Black America Again is about the world we’ve inherited, a world that continues to exist after the election—and will likely take an uglier shape once Trump takes office. And Common’s album is arguably more important now than it was before the ballots were cast. Despite the blur of exit polls, of U.S. maps carved up into red and blue, of think pieces mostly about white voters, Common impresses his blackness, his personality, and his humanity onto Black America Again. On the sumptuous, soulful “Little Chicago Boy” he raps about his father, Lonnie Lynn Sr., a onetime American Basketball Association player who died in 2014. It includes a recording of him talking about a trip back home to Chicago, and how the spirit of home flooded his thoughts as he drove down 87th Street:
“I want to talk about the moral necessities of human justice, the power and the action of God-given dignity. One cannot enter the gate if you hate. You gotta take the lead for the rest of the world—87th is the street of knowledge. And streets of knowledge are all over the world.”
The affection the elder Lynn had for his south-side home is especially vital for us to feel because our president-elect has used that very part of town to stoke fear and hatred among his followers. By using his father’s words, Common (like so many great Chicago rappers of late) shows Chicago’s streets not as places clogged with death but as avenues of life and reflections of home. Tragedy sits in the guts of Black America Again, but songs such as “Little Chicago Boy” help remind the rest of the world what’s at stake—and whose lives most need protection—as we move into an uncertain future.
London presents a version of himself that’s in sync with every other facet of his public persona. That’s not just because he can sandwich a Kanye reference between lines about battling the Chicago Police Department and embodying the Harlem Renaissance, as he does on “Get It Right.” And it’s not just because he paints a portrait of himself that’s more multidimensional than the unforgiving binaries that society offers young black men—something he did with his 2015 single “I’mPossible (Basquiat).” London’s performances on Opia feel conversational—his mellow vocals retain the personable tone present in his voice when he talks to people one-on-one or addresses a crowd.

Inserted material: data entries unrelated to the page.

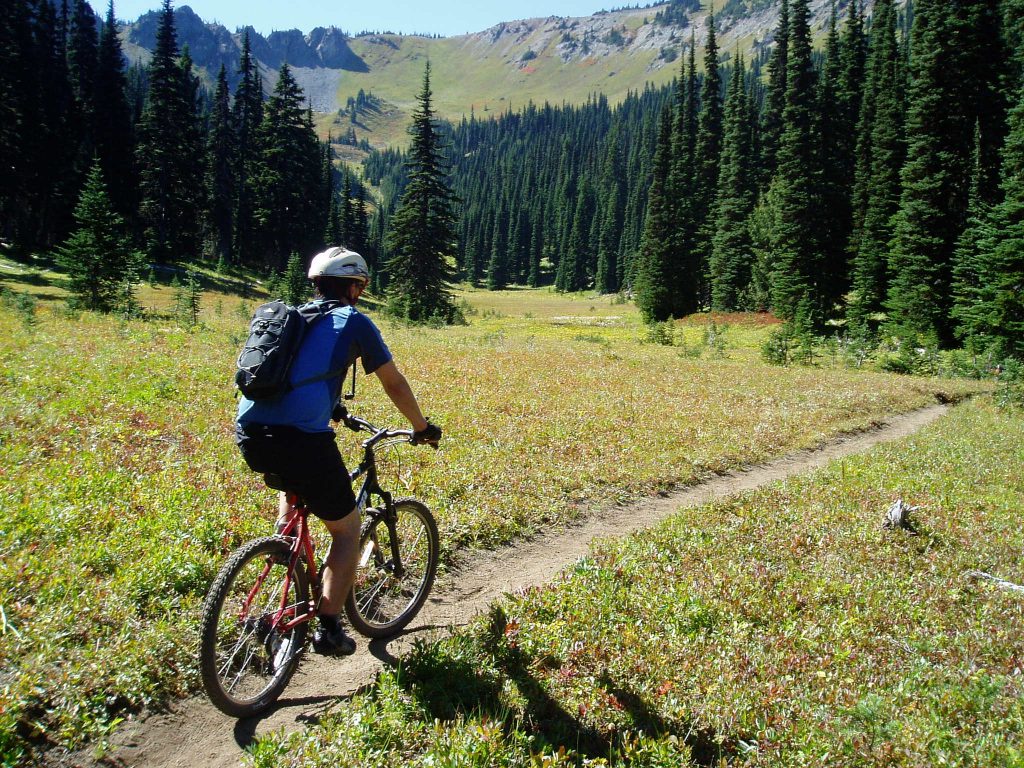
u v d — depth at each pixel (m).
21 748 3.29
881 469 11.68
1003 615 5.81
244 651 4.12
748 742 3.83
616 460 10.40
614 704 4.00
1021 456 14.15
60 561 4.82
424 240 61.53
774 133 68.50
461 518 7.07
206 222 84.88
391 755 3.43
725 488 10.27
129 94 119.94
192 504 6.15
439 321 50.78
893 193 52.59
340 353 3.74
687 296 70.81
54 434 7.80
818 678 4.52
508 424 11.58
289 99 82.19
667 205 70.38
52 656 3.89
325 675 4.39
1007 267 36.34
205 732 3.72
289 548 4.07
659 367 25.12
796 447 13.57
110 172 70.75
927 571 6.85
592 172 197.38
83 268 37.69
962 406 23.83
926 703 4.25
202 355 15.09
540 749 3.55
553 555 6.96
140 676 3.90
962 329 40.22
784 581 6.10
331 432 3.77
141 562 4.92
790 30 61.28
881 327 48.12
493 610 5.05
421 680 4.20
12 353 12.36
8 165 60.03
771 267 60.25
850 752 3.70
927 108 46.41
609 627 4.92
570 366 21.66
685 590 5.64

When London performed at Chance the Rapper’s Parade to the Polls on Monday, he told the audience, “I got TED Talks, but I’m also on Soundcloud.”
I don’t know how many times my stomach flipped in that moment. Since then I’ve thought about what made a stranger think this was a reasonable thing to ask. I’ve thought about my white skin, my blue eyes, and my hair, which has lightened in the sun since I was a kid. I’ve thought about my dad’s dark brown curls, which in old photos form a large bulb just above his forehead—the most obvious sign that he’s Jewish. My grandfather had the same hair—he emigrated from Poland to Israel (when it was part of the larger British Mandate of Palestine) roughly a decade before Hitler swept through Poland. I’ve thought about how many of my grandfather’s siblings and cousins never made it out of Poland, and how many of them surely died in the Holocaust. I wonder how many of them had his hair.
It took a few minutes before I told the stranger in Downers Grove that I was Jewish—he’d gone on to ask me if I was “into Jesus.” Not that my religion and ethnicity seemed to bother him much. He seemed like he might just be an eccentric looking to talk to someone. In that regard, I suppose I was lucky, though at the time it didn’t feel that way—after months of seeing the anti-Semitic imagery and allusions to white nationalism that surrounded Trump’s campaign, I was concerned for my safety.
Nothing else happened to me, in the end—the stranger finished his cigarette and we bid each other good-bye. I know it’s my good fortune that I can be who I am and not suffer because of it, but I fear for those less fortunate. And I think about how to help those among us who can and will be harmed if Trump removes legal protections for women, people of color, and nonbinary individuals. In times of doubt I turn to the music of London, Common, and many other Chicagoans who’ve led by example. They remind me of what’s at stake, and how to continue to believe in the future.